**Instructions for the task:** In the rows below, copy out word for word the lines between the line containing "holes in the front nine in a 68." and the line containing "Clovis (68), first-round", both of those lines included.
= = =
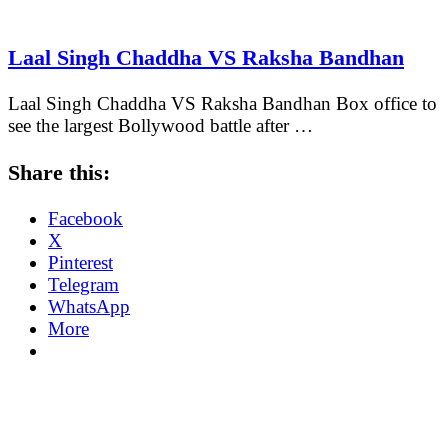
Laal Singh Chaddha VS Raksha Bandhan
Laal Singh Chaddha VS Raksha Bandhan Box office to
see the largest Bollywood battle after …
Share this:
Facebook
X
Pinterest
Telegram
WhatsApp
More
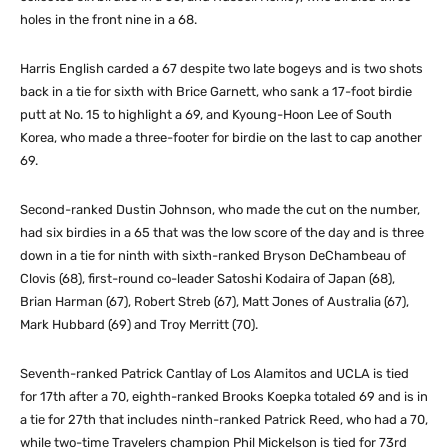
holes in the front nine in a 68.
Harris English carded a 67 despite two late bogeys and is two shots
back in a tie for sixth with Brice Garnett, who sank a 17-foot birdie
putt at No. 15 to highlight a 69, and Kyoung-Hoon Lee of South
Korea, who made a three-footer for birdie on the last to cap another
69.
Second-ranked Dustin Johnson, who made the cut on the number,
had six birdies in a 65 that was the low score of the day and is three
down in a tie for ninth with sixth-ranked Bryson DeChambeau of
Clovis (68), first-round co-leader Satoshi Kodaira of Japan (68),
Brian Harman (67), Robert Streb (67), Matt Jones of Australia (67),
Mark Hubbard (69) and Troy Merritt (70).
Seventh-ranked Patrick Cantlay of Los Alamitos and UCLA is tied
for 17th after a 70, eighth-ranked Brooks Koepka totaled 69 and is in
a tie for 27th that includes ninth-ranked Patrick Reed, who had a 70,
while two-time Travelers champion Phil Mickelson is tied for 73rd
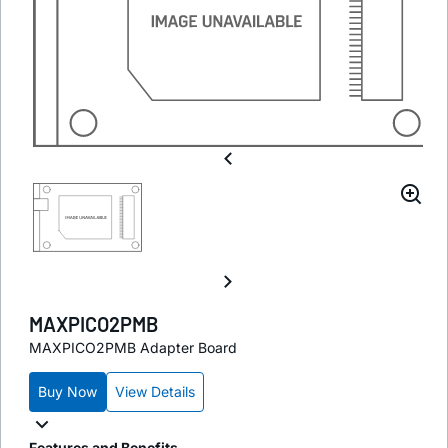
MAXPICO2PMB
MAXPICO2PMB Adapter Board
Buy Now
View Details
Features and Benefits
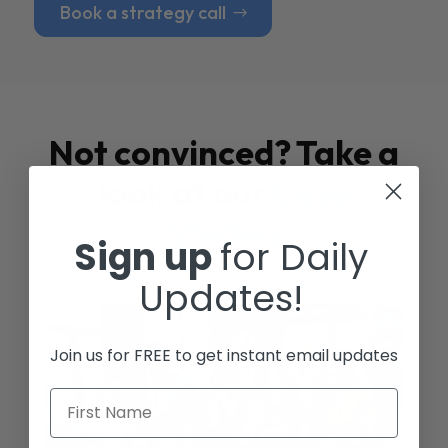
Book a strategy call
Not convinced? Take a
look at our
Case
Studies
Sign up
for Daily
Updates!
Join us for FREE to get instant email updates
First Name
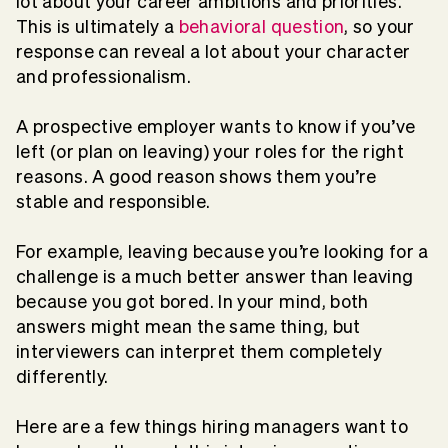
lot about your career ambitions and priorities.
This is ultimately a
behavioral question
, so your
response can reveal a lot about your character
and professionalism.
A prospective employer wants to know if you’ve
left (or plan on leaving) your roles for the right
reasons. A good reason shows them you’re
stable and responsible.
For example, leaving because you’re looking for a
challenge is a much better answer than leaving
because you got bored. In your mind, both
answers might mean the same thing, but
interviewers can interpret them completely
differently.
Here are a few things hiring managers want to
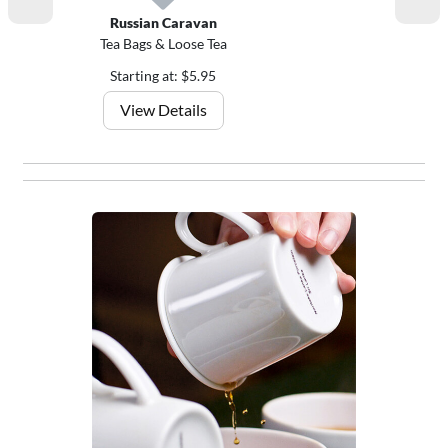
Russian Caravan
Tea Bags & Loose Tea
Starting at: $5.95
View Details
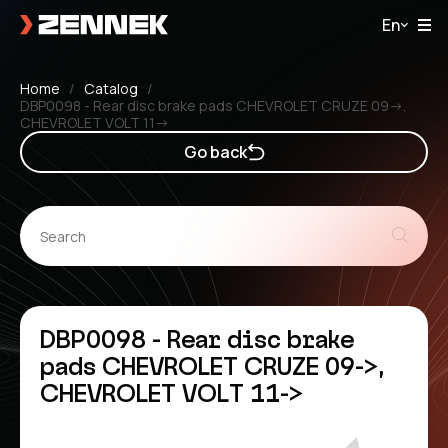
En
Home
Catalog
DBP0098 - Rear disc brake pads CHEVROLET CRUZE 09->,
CHEVROLET VOLT 11->
Go back
DBP0098 - Rear disc brake
pads CHEVROLET CRUZE 09->,
CHEVROLET VOLT 11->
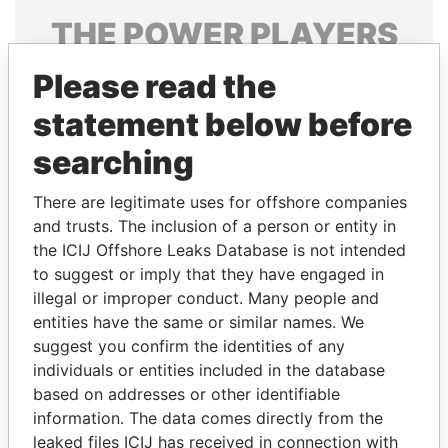
THE
POWER
PLAYERS
Explore the offshore connections of world leaders,
Please read the
politicians and their relatives and associates.
statement below before
searching
Pandora
Paradise
There are legitimate uses for offshore companies
Papers
Papers
and trusts. The inclusion of a person or entity in
the ICIJ Offshore Leaks Database is not intended
to suggest or imply that they have engaged in
Panama Papers
illegal or improper conduct. Many people and
entities have the same or similar names. We
suggest you confirm the identities of any
individuals or entities included in the database
based on addresses or other identifiable
information. The data comes directly from the
leaked files ICIJ has received in connection with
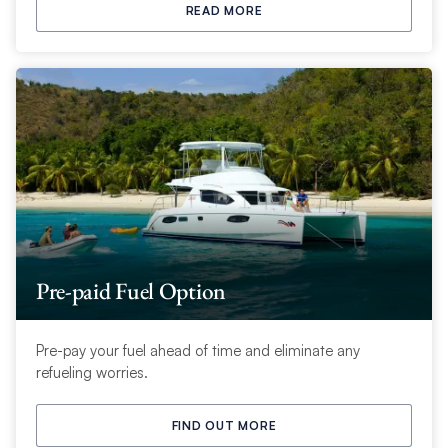
READ MORE
Pre-paid Fuel Option
Pre-pay your fuel ahead of time and eliminate any
refueling worries.
FIND OUT MORE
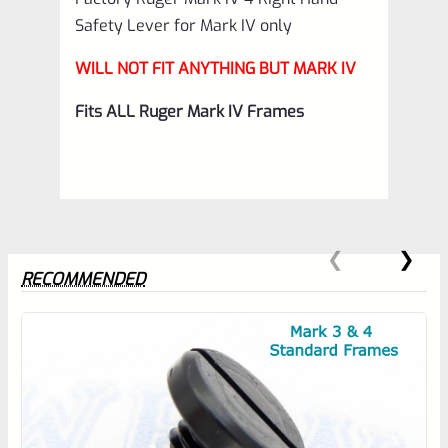
Safety Lever for Mark IV only
WILL NOT FIT ANYTHING BUT MARK IV
Fits ALL Ruger Mark IV Frames
RECOMMENDED
0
= = =
**Output for this exercise:**
holes in the front nine in a 68.
Harris English carded a 67 despite two late bogeys and is two shots
back in a tie for sixth with Brice Garnett, who sank a 17-foot birdie
putt at No. 15 to highlight a 69, and Kyoung-Hoon Lee of South
Korea, who made a three-footer for birdie on the last to cap another
69.
Second-ranked Dustin Johnson, who made the cut on the number,
had six birdies in a 65 that was the low score of the day and is three
down in a tie for ninth with sixth-ranked Bryson DeChambeau of
Clovis (68), first-round co-leader Satoshi Kodaira of Japan (68),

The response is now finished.